* [Exercise aim]
Set the records down again in full, exactly as they are, apart from the images.
● ● ●
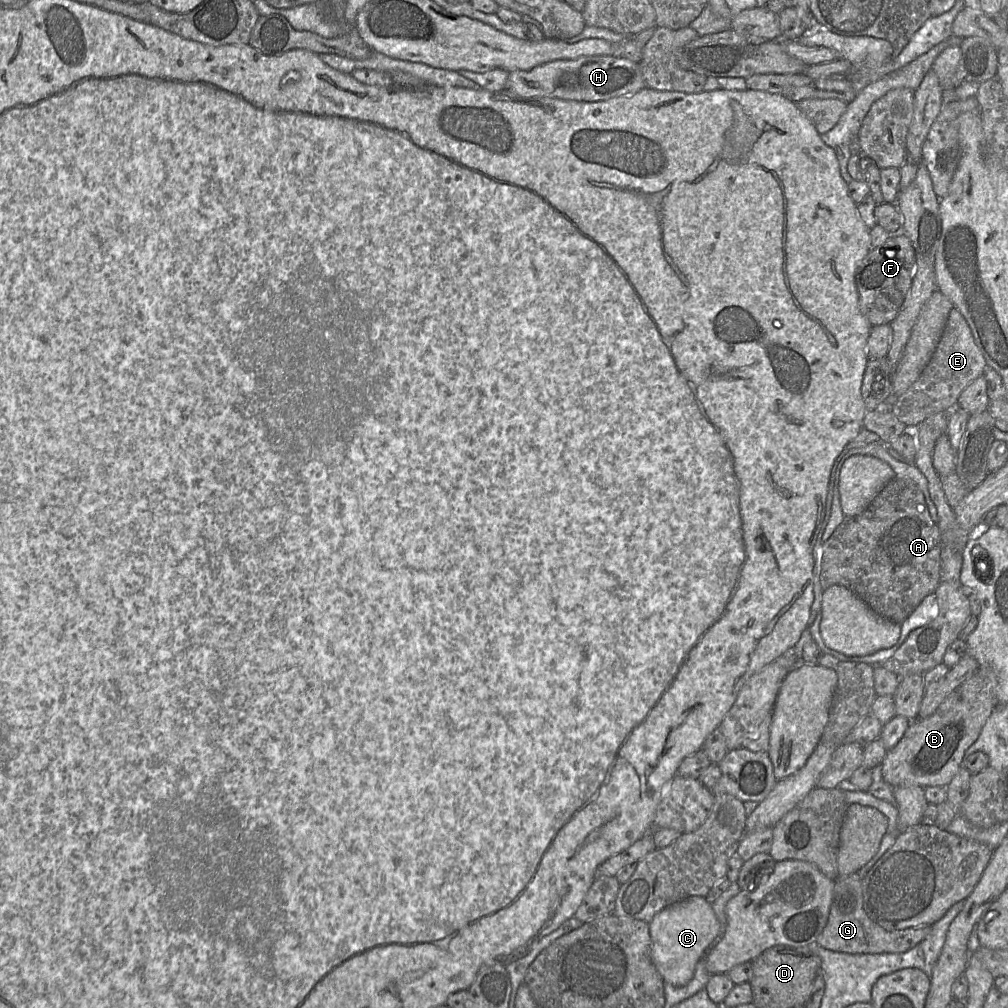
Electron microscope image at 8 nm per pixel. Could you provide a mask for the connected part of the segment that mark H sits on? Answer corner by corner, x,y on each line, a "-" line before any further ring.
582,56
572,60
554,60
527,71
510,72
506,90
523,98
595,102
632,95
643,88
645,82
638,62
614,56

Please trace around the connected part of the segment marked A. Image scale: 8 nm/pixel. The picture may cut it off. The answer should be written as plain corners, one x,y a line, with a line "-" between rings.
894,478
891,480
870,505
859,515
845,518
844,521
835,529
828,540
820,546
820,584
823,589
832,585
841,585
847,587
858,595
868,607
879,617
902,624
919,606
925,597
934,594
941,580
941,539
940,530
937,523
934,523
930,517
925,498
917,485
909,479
● ● ●
* [Completed task]
Electron microscope image at 8 nm per pixel. Could you provide a mask for the connected part of the segment that mark H sits on? Answer corner by corner, x,y on each line, a "-" line before any further ring.
582,56
572,60
554,60
527,71
510,72
506,90
523,98
595,102
632,95
643,88
645,82
638,62
614,56

Please trace around the connected part of the segment marked A. Image scale: 8 nm/pixel. The picture may cut it off. The answer should be written as plain corners, one x,y a line, with a line "-" between rings.
894,478
891,480
870,505
859,515
845,518
844,521
835,529
828,540
820,546
820,584
823,589
832,585
841,585
847,587
858,595
868,607
879,617
902,624
919,606
925,597
934,594
941,580
941,539
940,530
937,523
934,523
930,517
925,498
917,485
909,479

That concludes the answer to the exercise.